Speaking to The Standard yesterday, Mr Fatty stated: “The potentially successful national project was quickly hijacked for partisan considerations before we took a step. We were denied the opportunity to build a New Gambian who is capable of translating the New Gambia vision into reality. We are now in the middle of a meaningless political tempest in the middle of nowhere with WhatsApp and other social media applications compounding the relentless national Confusion.”
Mr Fatty said those who perpetrated the old order under Yahya Jammeh cannot be expected to change the system under Adama Barrow.
He argued: “To change the system, it is inevitable that we change the operators of the existing system.
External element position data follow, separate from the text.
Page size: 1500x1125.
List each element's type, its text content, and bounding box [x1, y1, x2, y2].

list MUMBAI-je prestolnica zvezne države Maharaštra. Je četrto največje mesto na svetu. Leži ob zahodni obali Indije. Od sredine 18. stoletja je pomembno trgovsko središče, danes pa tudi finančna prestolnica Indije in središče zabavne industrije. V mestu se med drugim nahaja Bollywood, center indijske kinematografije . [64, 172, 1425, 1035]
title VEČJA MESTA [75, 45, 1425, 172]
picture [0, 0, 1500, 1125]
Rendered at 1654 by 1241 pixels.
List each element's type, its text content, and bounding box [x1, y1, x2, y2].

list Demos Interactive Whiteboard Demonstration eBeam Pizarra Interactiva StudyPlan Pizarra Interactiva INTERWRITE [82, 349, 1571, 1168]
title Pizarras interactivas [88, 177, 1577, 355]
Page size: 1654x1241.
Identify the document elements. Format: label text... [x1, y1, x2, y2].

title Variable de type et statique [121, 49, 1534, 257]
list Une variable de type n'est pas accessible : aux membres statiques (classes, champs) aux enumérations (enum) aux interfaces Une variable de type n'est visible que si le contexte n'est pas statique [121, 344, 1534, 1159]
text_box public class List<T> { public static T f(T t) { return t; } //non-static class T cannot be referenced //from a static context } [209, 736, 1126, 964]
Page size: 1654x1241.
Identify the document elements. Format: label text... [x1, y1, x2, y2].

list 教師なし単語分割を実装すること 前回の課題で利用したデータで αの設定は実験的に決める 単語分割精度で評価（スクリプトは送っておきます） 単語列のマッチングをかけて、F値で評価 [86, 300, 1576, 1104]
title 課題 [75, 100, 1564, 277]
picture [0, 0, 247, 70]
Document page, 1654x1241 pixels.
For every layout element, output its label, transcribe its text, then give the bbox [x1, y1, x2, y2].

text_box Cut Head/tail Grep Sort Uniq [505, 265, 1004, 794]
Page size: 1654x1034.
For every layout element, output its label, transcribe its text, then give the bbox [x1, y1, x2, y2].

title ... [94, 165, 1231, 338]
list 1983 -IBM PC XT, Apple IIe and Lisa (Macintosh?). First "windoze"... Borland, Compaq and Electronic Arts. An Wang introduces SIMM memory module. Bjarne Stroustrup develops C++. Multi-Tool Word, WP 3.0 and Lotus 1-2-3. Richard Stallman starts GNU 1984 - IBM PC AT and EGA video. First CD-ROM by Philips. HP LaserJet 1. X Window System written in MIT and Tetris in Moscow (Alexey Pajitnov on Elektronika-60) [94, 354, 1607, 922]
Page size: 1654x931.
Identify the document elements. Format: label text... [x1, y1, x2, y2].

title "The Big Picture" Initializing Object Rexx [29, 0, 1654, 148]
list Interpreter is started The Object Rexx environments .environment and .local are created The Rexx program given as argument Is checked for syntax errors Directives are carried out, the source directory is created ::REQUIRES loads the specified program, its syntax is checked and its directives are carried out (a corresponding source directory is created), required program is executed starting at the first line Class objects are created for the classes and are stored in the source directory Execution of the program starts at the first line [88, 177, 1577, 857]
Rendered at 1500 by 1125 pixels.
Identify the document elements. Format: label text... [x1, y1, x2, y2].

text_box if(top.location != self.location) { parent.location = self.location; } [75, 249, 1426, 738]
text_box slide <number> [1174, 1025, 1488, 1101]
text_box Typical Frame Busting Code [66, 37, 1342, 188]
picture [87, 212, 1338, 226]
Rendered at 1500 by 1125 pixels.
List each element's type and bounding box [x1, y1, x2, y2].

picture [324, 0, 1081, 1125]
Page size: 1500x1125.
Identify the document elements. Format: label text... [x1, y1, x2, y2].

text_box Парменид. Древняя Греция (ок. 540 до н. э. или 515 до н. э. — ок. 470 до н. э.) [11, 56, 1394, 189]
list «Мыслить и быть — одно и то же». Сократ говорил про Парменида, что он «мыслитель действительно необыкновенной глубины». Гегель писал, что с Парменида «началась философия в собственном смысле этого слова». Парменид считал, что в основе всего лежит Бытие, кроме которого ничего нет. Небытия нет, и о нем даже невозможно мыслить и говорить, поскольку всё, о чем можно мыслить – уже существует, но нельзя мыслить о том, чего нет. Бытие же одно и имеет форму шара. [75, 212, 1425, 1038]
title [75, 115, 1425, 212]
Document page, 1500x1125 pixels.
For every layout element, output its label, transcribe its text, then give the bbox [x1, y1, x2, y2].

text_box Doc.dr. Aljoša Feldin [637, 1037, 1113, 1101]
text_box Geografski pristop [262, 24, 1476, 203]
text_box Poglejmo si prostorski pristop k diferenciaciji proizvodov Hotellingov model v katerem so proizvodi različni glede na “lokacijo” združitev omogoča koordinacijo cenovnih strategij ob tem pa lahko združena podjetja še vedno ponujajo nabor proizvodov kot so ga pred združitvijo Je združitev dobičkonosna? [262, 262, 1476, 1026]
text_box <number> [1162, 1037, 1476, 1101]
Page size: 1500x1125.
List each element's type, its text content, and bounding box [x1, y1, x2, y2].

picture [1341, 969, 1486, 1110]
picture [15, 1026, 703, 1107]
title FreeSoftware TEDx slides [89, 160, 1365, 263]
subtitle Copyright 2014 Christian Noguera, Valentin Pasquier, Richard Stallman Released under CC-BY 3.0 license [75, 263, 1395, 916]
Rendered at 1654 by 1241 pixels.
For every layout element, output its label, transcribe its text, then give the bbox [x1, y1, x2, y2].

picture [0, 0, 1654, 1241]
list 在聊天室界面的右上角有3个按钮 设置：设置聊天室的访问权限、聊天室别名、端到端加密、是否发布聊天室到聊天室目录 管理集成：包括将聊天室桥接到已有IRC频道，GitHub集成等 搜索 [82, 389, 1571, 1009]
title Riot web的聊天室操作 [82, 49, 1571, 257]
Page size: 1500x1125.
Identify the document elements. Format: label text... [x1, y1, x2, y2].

We cannot implement the New Gambia vision with the current leadership mindset and negative attitude. Unless we see The Gambia first, instead of ethnicity, political party or personal economic profit, our national progress will remain erratic.
“If you don’t give money or money’s worth, ideas alone may not be attractive. Many voters have sold their birthrights for bags of rice, sugar and few hundred dalasis. In consequence, they are willing to mortgage their own future and that of their children for a few bututs and bags of rice today. Yet you wonder why a politician to whom you mortgaged your rights and entitlements to through immediate gain didn’t care about you later.”
Mr Fatty urged Gambians “to fight lack of pride in who we are, lack of respect for the truth, lack of integrity among leaders and religious authority, lack of respect for constituted authority, the law and state institutions, lack of patriotism and national pride, lack of sincerity and honesty in our thoughts and actions, lack of respect for the dignity of honest labour and hypocrisy and selfishness at all levels.”
He added: “There is so much hatred and jealousy circulating among ourselves and so much negative energy that substantially impact our ability not only to work together on our common welfare but the ability to drive a common vision for national prosperity. We are so polarised on so many insignificant fronts, that sustaining any collective national endeavour remains elusive.
“This is the reason why the New Gambia vision has failed; personal ego, love of power for its own sake, false belief in self-worth and entitlement above collective consideration, exaggerated assumption of one’s subjective equation in the overall scheme of things, greed and self-conceitedness have taken over the body politic.
“Lack of pride explains why we do not value most things Gambian. We have the Muhammed Jahs, the Mustapha Njies, the Baisru Jarawas, the Hamidou Jahs, the Abubacarr Jarawas and many more. What do we do?
Instead of supporting our own with our all, we seek to bring them down with everything we have or don’t have. Take Mr Abubacarr Jawara and others like him who toiled outside, made enough money and returned home to invest in their own country. They create companies, build factories, create employment, build wealth and pay taxes to the state. Some of us who have never and will never amount to anything just blah, blah on social media spewing so much hateful invectives, lying and misrepresenting facts to hoodwink a gullible public,” he added.